Texte de la page =
• • • • • • •
Joubert, un agriculteur accompli, se promène avec passion dans les collines du domaine à bord de son 4×4. La pente s’élève à 400 mètres au-dessus de l’Atlantique, qui est en vue depuis les vignobles. « Pour ceux qui souhaitent produire un vin à l’image de Bordeaux, c’est la propriété idéale », avait pensé Joubert lorsqu’il avait découvert la ferme. Cette appellation et son terroir sont propices à la croissance des cépages bordelais tels que le cabernet sauvignon, le cabernet franc, le merlot et le petit verdot.
Cependant, le décor, dominé par les montagnes qui encadrent Stellenbosch, ne ressemble pas du tout à la Gironde. Selon Joubert, cette topographie distincte augmente les coûts de production; le territoire est plus coûteux, les pentes sont abruptes et l’expansion urbaine limite la disponibilité du terrain. Néanmoins, ceux qui investissent ont l’intention de produire le meilleur vin qui soit, et Stellenbosch leur offre cette opportunité.
Maryna Calow, représentante de Wines of South Africa, souligne que l’offre en Afrique du Sud est très attractive. Bien que Stellenbosch soit le vignoble le plus cher du pays – avec un coût moyen de 50 000 euros par hectare de terrain arable – elle insiste sur le fait qu’il est toujours moins coûteux que l’achat de terres en Europe ou dans la Napa et la Sonoma Valley en Californie, tout en offrant une production de grande qualité. En effet, la production vinicole y est également plus rentable.
• • • • • • •
Données d'ancrage spatial
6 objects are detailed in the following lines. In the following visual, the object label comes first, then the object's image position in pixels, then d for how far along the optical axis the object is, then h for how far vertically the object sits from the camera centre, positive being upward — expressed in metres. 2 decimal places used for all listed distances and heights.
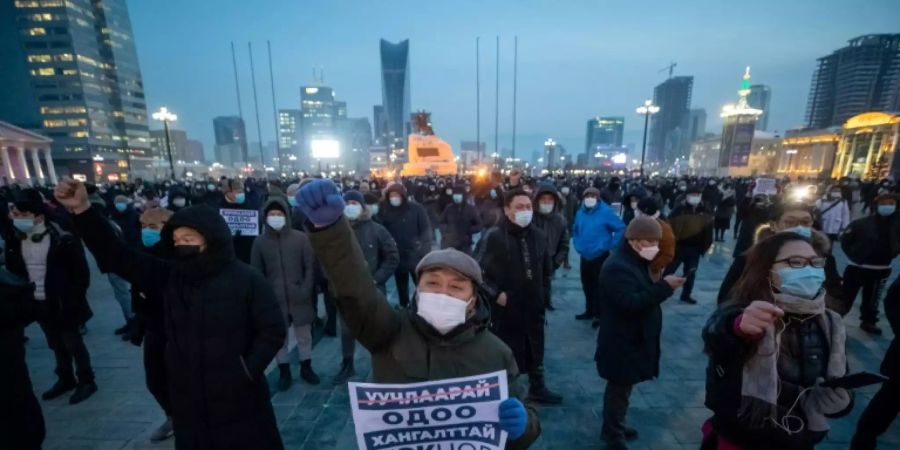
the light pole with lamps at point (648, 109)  23.23 +2.80
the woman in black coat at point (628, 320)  3.14 -1.42
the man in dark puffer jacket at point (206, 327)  2.59 -1.17
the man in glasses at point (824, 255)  3.84 -1.07
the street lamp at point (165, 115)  22.75 +2.32
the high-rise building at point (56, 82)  79.19 +15.13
• • • • • • •
Liste des tâches =
**A.** Extrayez du texte sur les vignobles de Stellenbosch le passage qui va de « Cependant, le décor, dominé » à « offre cette opportunité. ».
**B.** Poursuivez le texte sur les vignobles de Stellenbosch à partir de sa dernière phrase.
Les items n'ont aucun rapport avec le texte.

Réponses =
**A.**
Cependant, le décor, dominé par les montagnes qui encadrent Stellenbosch, ne ressemble pas du tout à la Gironde. Selon Joubert, cette topographie distincte augmente les coûts de production; le territoire est plus coûteux, les pentes sont abruptes et l’expansion urbaine limite la disponibilité du terrain. Néanmoins, ceux qui investissent ont l’intention de produire le meilleur vin qui soit, et Stellenbosch leur offre cette opportunité.

**B.**
Les importantes sommes investies proviennent principalement d’investisseurs internationaux, et leur intérêt pour le pays n’est pas récent. C’est toutefois l’entrée en scène de géants comme Les Grands Chais de France qui a récemment revitalisé le secteur. Cette entreprise familiale alsacienne, premier producteur et commerçant de vin européen, a acquis en 2022 Neethlingshof, producteur de vins rouges et blancs, et en 2023, Villiera, un domaine réputé pour son Méthode Cape Classique, l’équivalent sud-africain du crémant.
La demande pour les vins sud-africains est en augmentation, en particulier chez les jeunes consommateurs européens, moins préoccupés par l’origine locale de leurs achats. Beaucoup d’entre eux apprécient le profil de ces vins, notamment les rouges, et sont souvent surpris par la qualité des vins mousseux. C’est ce que rapporte Matthias Schwunk, directeur exécutif du secteur des vins internationaux et spiritueux aux Grands Chais de France.
En seulement trois ans, le groupe a réussi à doubler la capacité de production du domaine Neethlingshof grâce à des investissements conséquents. Selon Matthias Schwunk, cet endroit est très prometteur malgré son apparente inactivité. Le groupe a choisi de faire de l’Afrique du Sud leur priorité car ils anticipent une augmentation considérable de la popularité globale des vins sud-africains. Maryna Calow, de Wines of South Africa, a indiqué anonymement que des entreprises françaises cherchent à acquérir plus de domaines.
Pour ces géants de l’industrie de l’alcool, avoir des vignes dans les deux hémisphères leur permet de récolter à deux occasions différentes dans l’année. Cette stratégie leur permet également de minimiser les risques économiques causés par des désastres climatiques qui pourraient affecter leurs vignobles et de prédire les évolutions du marché.
Caroline Galmard, en charge des relations publiques pour le groupe français Cordier, indique que leur but est de rester en avance sur le marché. Par exemple, ils ont devancé la tendance des sauvignons à 9 degrés venus d’Afrique du Sud. Bien que le groupe ne possède pas de vignes, ils collaborent néanmoins avec des coopératives et des domaines pour exporter en vrac ou en bouteille vers le marché nord-européen depuis 2017.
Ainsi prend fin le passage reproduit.